In The Tattoo Artist, Sara Ehrenreich is an Amelia Earhart of avant-garde art, a disappeared person who re-enters the United States thirty years aftertattoo artist she and her husband are presumed dead on a distant South Pacific island.

As a restless teenager drawn to radical ideas, Sara is seduced, physically and mentally, by Philip Ehrenreich, a flamboyant free-thinker who is an incessant lover of art, if not much of an artist.  He discovers and nurtures Sara’s talents and the two ride high in the heady world of New York City during the roaring 1920s.  When the Great Depression hits, their finances vanish.  As Philip negotiates the sale of his valued set of masks, the buyer offers to finance the couple’s journey to remote areas of Polynesia to collect more masks and artifacts for his collection, and they leave the country in 1939.

What appears to be an easy commission goes wrong very quickly.  At first, Philip and Sara gain a tentative trust from a tribesman and his granddaughter, and come close to making a deal with them.  However, the tribe blames the Ehrenreichs for a tragedy that happens during a brutal storm, and exact revenge on them by tattooing their faces.  Disfigured and marooned, they eventually accept their fate and adopt the ways of the islanders.  But back luck is not finished with the couple – Philip and several other men are killed when Japanese soldiers invade the island.

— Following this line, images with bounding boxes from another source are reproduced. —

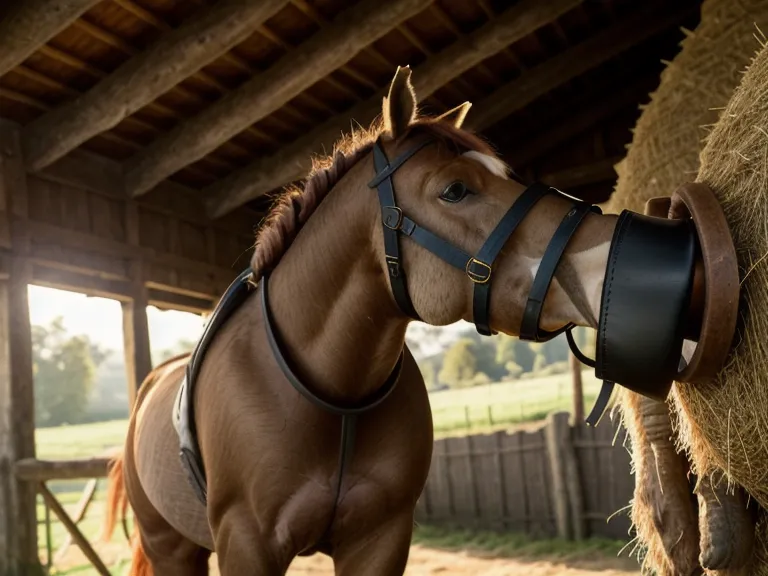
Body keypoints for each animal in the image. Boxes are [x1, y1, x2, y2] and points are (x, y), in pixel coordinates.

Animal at [102, 66, 619, 575]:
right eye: (455, 189)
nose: (599, 249)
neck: (334, 395)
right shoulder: (247, 546)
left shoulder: (380, 538)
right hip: (170, 546)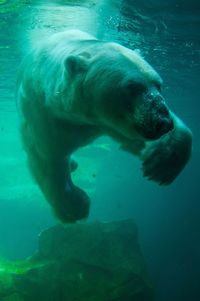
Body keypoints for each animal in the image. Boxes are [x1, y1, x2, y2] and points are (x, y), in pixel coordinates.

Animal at [16, 30, 192, 221]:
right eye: (132, 86)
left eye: (159, 85)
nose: (163, 123)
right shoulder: (47, 116)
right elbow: (47, 157)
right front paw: (75, 206)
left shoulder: (110, 123)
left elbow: (135, 141)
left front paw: (161, 165)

Sara mourns Philip, perseveres, and continues to add art onto her body until tattoos cover most of it.  The tribe accepts her as one of their own, and she becomes an esteemed member of the community. 

Around late 1969, rumors of Sara’s continued existence prompt a team from Life Magazine to come calling, and they convince her to return to Manhattan – a culture shock for sure, but with some things still familiar.  She sees a videotaping of the moon landing, negotiates the confusing traffic of the city, and sneaks into a museum to view her own early art – all while relearning how to wear shoes.

I found The Tattoo Artist a fascinating read, an interesting study of how one manages to straddle two widely different cultures.  The end of the book leaves you hanging, in that we’re not sure whether Sara will stay in the modern world or go back to the island.  The last brief chapter expresses her longing when she draws her final tattoo, which will explain the book cover.